-- REQUIRED TASKS --
A) According to the passage on serving through the church, when will Stephen Ministry training begin?
B) Decide whether each statement agrees with the passage on serving through the church. Answer yes or no for each, and quote the words from the passage that settle it.
(i) Home partners are needed to visit elderly members who can no longer attend church.
(ii) The person who reaches out receives the least joy.
(iii) In the quotation, Mother Teresa says she now prays for answers.
C) Write a continuation of the passage on serving through the church, beginning after the Mother Teresa quotation that closes it.

══ SOURCE EXTRACT

Stephen Ministry training will begin in January to train church members to enter into caring and confidential relationships with persons going through a difficult time.  Home partners are needed to visit elderly members no longer able to attend church.

Opportunities to love God and our neighbors are plentiful in our church and our community and even beyond.  When we ask God to show us how to love, we are shown opportunities for adventures in reaching out and touching a life in a positive way.  The secret is that we are always the one who receives the greatest joy.  

Mother Teresa once said, “I used to pray that God would feed the hungry, or do this or that, but now I pray that He will guide me to do whatever I’m supposed to do, what I can do.  I used to pray for answers, but now I’m praying for strength.  I used to believe that prayer changes things, but now I know that prayer changes us – and we change things.”

════
══ DATA LISTING

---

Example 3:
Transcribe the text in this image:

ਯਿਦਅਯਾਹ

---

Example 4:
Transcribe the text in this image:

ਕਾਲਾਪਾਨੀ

════

-- EXERCISE ANSWERS --
A) In January.

B)
(i) Yes: "Home partners are needed to visit elderly members no longer able to attend church."
(ii) No: "The secret is that we are always the one who receives the greatest joy."
(iii) No: "I used to pray for answers, but now I’m praying for strength."

C)
Guv Pennington, a saint of our church, died on October 17 at the age of 83.  Guv spent his life serving his community as a medical doctor and serving this church as a deacon and an elder and a participant in our medical mission trip to the Dominican Republic.  Guv served because he loved God and God’s people.  My last conversation with Guv was less than a week before he died at Baptist Hospital.  Guv asked if we could have a theological discussion.  He said he wanted to discuss with me what Jesus expects of us during our lives.  Guv went on to say that he believed that Jesus wants us to love God with all of our heart and all of our soul and all of our strength and all of our mind and to love our neighbors as ourselves.

“Do I have it right?” Guv asked me.

“Yes, Guv,” I answered.  “I believe you have it exactly right, and your life has reflected your love of God and your neighbors.  You have served God and your neighbors well.”

“This is how I have tried to live my life,” Guv answered.  “I am so glad I understood what God wants of us.”

Guv understood what Jesus wants of all of us and he loved God and served God as he loved and served those persons that God brought into his life with a love that was reflected in his eyes, his touch, his words and his deeds.  The love that Guv shared was God’s love.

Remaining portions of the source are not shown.